To be fair, the market's skepticism is probably about the third-quarter guidance rather than the second-quarter numbers. Management guided toward a year-over-year net sales decline of 3% to 7% in the third quarter, but analysts were left surprised by the guidance for adjusted earnings before interest, tax, depreciation and amortization (EBITDA) margin of just 19%.
The number is surprising because the midpoint of guidance calls for revenue of around $1.07 billion representing a 12.2% sequential increase compared to the second quarter. However, adjusted EBITDA margin is only expected to rise from 18.3% in the second quarter to 19% in the third quarter.
Management discussed the issue on the earnings call and noted that the company will face $9 million of premium freight expenses in the quarter. In addition, gross margin is also expected to decline due to the "mainly higher level of large deals in the quarter," according to CFO Olivier Leonetti on the earnings call.
The shift toward large deals, as opposed to deals with small and medium-sized businesses (SMBs), seems to be implying a negative impact on gross margin. Indeed, CEO Anders Gustafsson explained that the "SMB segment was harder hit by the shutdown," as many of them were not deemed essential businesses.
In addition, Gustafsson pointed out that some large orders from retailers had been pushed out, including radio-frequency identification (RFID) orders which require "in-store activities, and also focus more on apparel or fashion retailers," according to Gustafsson.

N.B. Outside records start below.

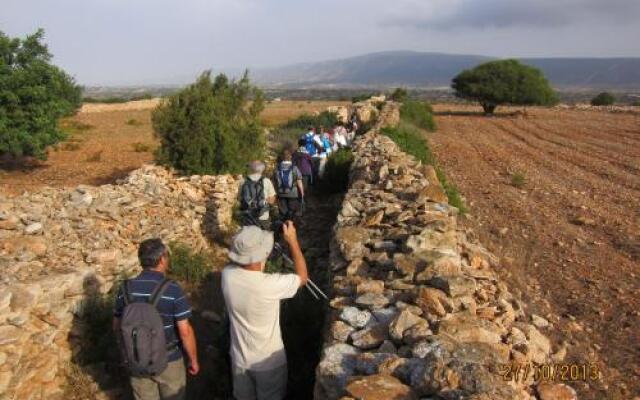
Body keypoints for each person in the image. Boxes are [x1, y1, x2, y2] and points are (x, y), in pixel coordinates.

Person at [221, 223, 308, 400]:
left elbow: (242, 267)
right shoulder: (269, 285)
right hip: (269, 363)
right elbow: (302, 277)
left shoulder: (227, 276)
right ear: (261, 255)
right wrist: (293, 241)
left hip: (239, 359)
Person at [113, 239, 199, 400]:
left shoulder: (124, 288)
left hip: (137, 359)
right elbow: (185, 331)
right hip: (169, 359)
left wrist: (126, 352)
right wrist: (193, 359)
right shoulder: (172, 289)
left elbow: (116, 326)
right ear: (162, 259)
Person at [238, 160, 277, 229]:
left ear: (251, 169)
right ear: (262, 169)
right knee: (263, 236)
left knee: (248, 238)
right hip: (263, 216)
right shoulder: (266, 181)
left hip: (247, 216)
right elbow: (272, 200)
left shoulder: (243, 181)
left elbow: (239, 198)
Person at [274, 149, 305, 219]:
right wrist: (302, 194)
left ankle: (283, 226)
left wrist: (276, 193)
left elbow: (275, 182)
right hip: (293, 193)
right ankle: (291, 226)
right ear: (290, 157)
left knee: (283, 213)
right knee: (292, 212)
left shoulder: (277, 168)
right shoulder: (294, 168)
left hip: (281, 193)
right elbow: (299, 182)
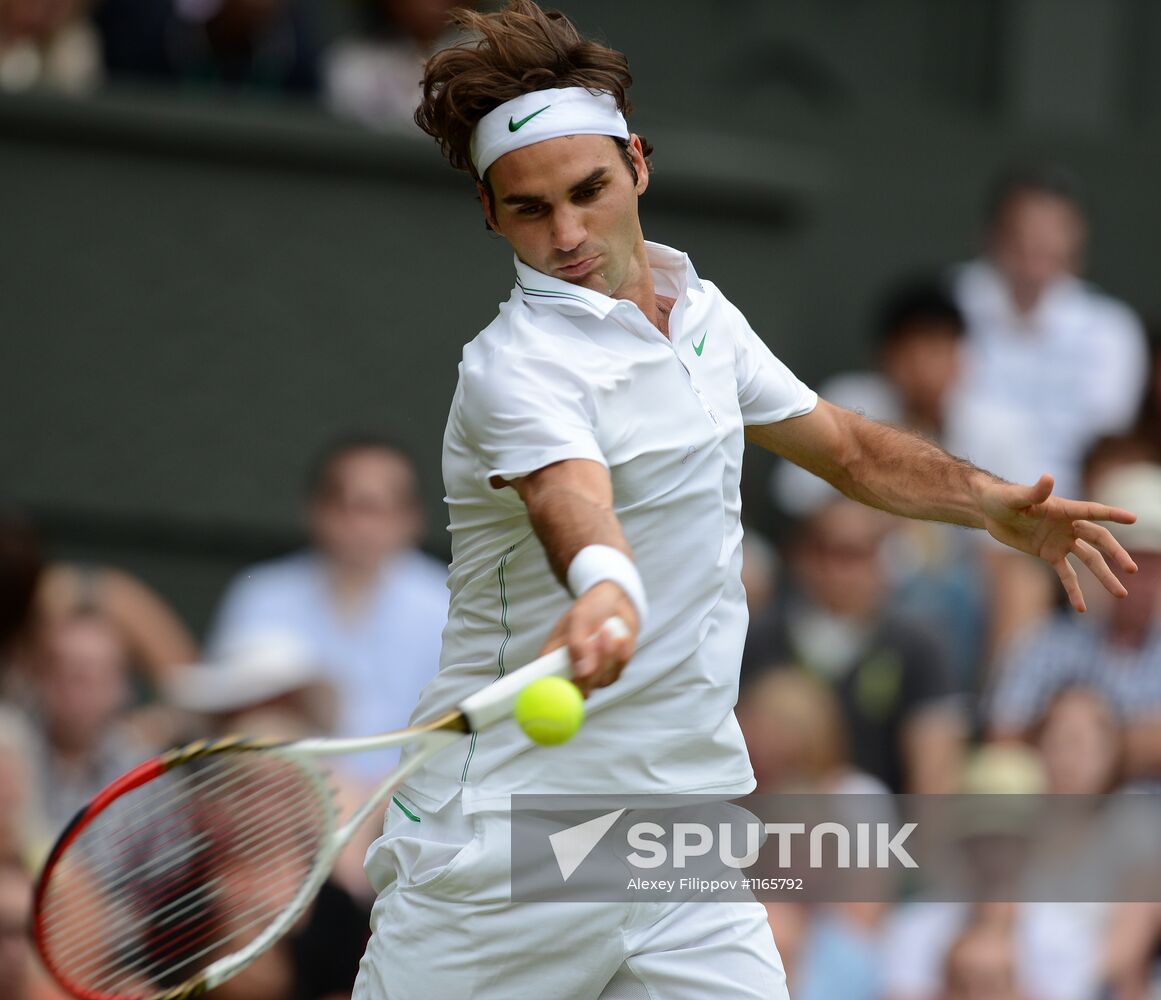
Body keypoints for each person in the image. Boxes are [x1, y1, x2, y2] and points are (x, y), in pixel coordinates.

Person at [354, 3, 1138, 997]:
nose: (567, 234)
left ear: (638, 163)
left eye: (589, 191)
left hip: (674, 833)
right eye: (529, 210)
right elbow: (570, 497)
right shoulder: (514, 368)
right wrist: (602, 585)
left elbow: (848, 447)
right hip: (508, 847)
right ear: (490, 214)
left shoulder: (705, 319)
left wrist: (988, 503)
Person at [207, 434, 447, 779]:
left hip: (420, 804)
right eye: (347, 505)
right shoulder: (263, 594)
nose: (362, 525)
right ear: (315, 510)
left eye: (379, 508)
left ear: (413, 518)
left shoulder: (448, 603)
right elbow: (235, 726)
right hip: (294, 805)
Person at [951, 162, 1149, 504]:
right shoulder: (949, 303)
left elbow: (1105, 447)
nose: (1037, 241)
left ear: (1079, 240)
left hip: (1070, 511)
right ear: (993, 233)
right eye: (1025, 227)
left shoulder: (1112, 330)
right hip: (962, 504)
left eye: (1054, 229)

In short, the guidance is a salutary reminder that Zebra's customers include businesses that remain challenged by the ongoing impact of the COVID-19 pandemic. Areas like e-commerce and healthcare are doing fine, and two thirds of Zebra's retail business goes to "mass merchants, grocers and e-tailers," many of which have been stepping up investment. However, Zebra also sells into sectors of retail that have been hit hard, and to manufacturers with exposure to industries that have been significantly impacted by the pandemic, such as automobiles and aviation.
On balance, investors should be aware of the potential for some near-term disappointment, but over the long term, the evolution of end-market demand looks assured. Moreover, Zebra's key rival, Honeywell's productivity-solutions business, is expecting its sales to return to growth in the second half. A good sign for the industry.
Moreover, the recovery in Zebra's overall end markets is expected to lead to a double-digit recovery in sales in 2021, leaving the company trading on around 18 times its 2021 earnings expectation. That looks like a good value for a stock with attractive long-term prospects.